→ Data:
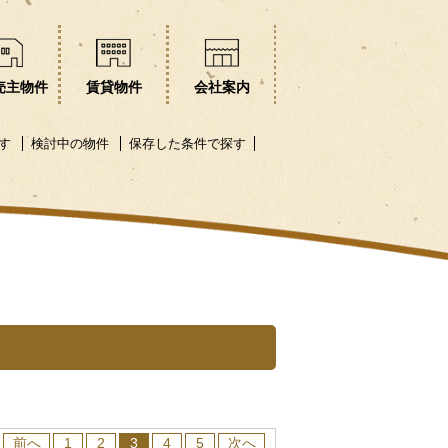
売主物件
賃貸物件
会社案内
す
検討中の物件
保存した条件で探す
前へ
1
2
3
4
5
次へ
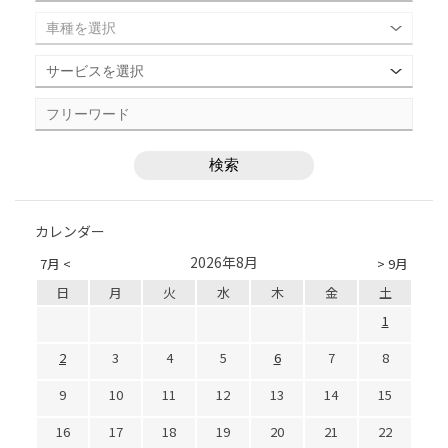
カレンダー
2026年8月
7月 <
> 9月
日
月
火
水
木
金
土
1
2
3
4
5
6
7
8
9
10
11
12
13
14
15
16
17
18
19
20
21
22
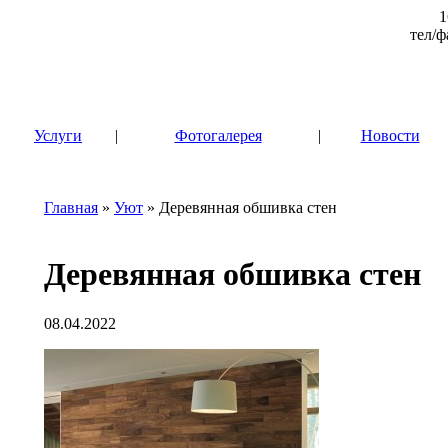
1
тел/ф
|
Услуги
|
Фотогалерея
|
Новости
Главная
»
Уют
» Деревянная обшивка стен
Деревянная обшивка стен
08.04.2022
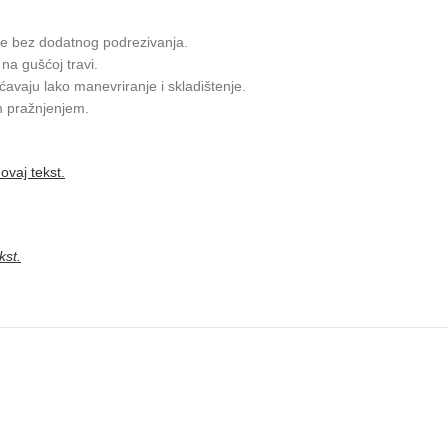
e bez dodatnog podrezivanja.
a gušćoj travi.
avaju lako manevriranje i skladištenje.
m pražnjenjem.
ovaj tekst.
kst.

...

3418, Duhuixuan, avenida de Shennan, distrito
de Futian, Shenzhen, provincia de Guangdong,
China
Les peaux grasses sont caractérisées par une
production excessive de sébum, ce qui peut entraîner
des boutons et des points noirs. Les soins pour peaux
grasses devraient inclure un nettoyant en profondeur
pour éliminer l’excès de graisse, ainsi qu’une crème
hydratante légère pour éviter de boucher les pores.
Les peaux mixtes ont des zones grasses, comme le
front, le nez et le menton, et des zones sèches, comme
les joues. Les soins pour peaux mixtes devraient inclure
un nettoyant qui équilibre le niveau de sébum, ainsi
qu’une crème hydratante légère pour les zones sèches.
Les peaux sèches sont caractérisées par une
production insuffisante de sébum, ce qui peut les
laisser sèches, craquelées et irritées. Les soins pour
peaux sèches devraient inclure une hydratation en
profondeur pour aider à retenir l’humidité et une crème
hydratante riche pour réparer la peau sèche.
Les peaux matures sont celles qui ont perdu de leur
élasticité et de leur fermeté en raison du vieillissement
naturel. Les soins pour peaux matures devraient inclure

* * *

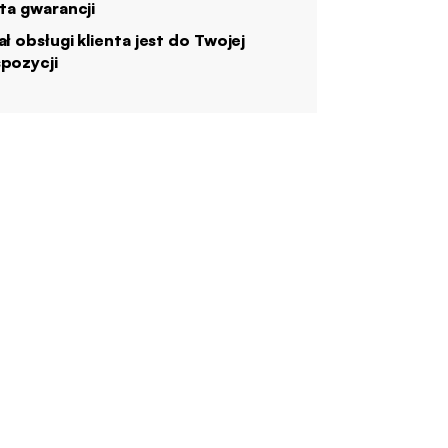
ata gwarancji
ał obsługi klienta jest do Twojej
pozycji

→ What the task requires: Take the line above containing "pour éliminer l’excès", the line containing "naturel. Les soins", and all lines in between, and copy them exactly without anything else.

→ Finished task:
pour éliminer l’excès de graisse, ainsi qu’une crème
hydratante légère pour éviter de boucher les pores.
Les peaux mixtes ont des zones grasses, comme le
front, le nez et le menton, et des zones sèches, comme
les joues. Les soins pour peaux mixtes devraient inclure
un nettoyant qui équilibre le niveau de sébum, ainsi
qu’une crème hydratante légère pour les zones sèches.
Les peaux sèches sont caractérisées par une
production insuffisante de sébum, ce qui peut les
laisser sèches, craquelées et irritées. Les soins pour
peaux sèches devraient inclure une hydratation en
profondeur pour aider à retenir l’humidité et une crème
hydratante riche pour réparer la peau sèche.
Les peaux matures sont celles qui ont perdu de leur
élasticité et de leur fermeté en raison du vieillissement
naturel. Les soins pour peaux matures devraient inclure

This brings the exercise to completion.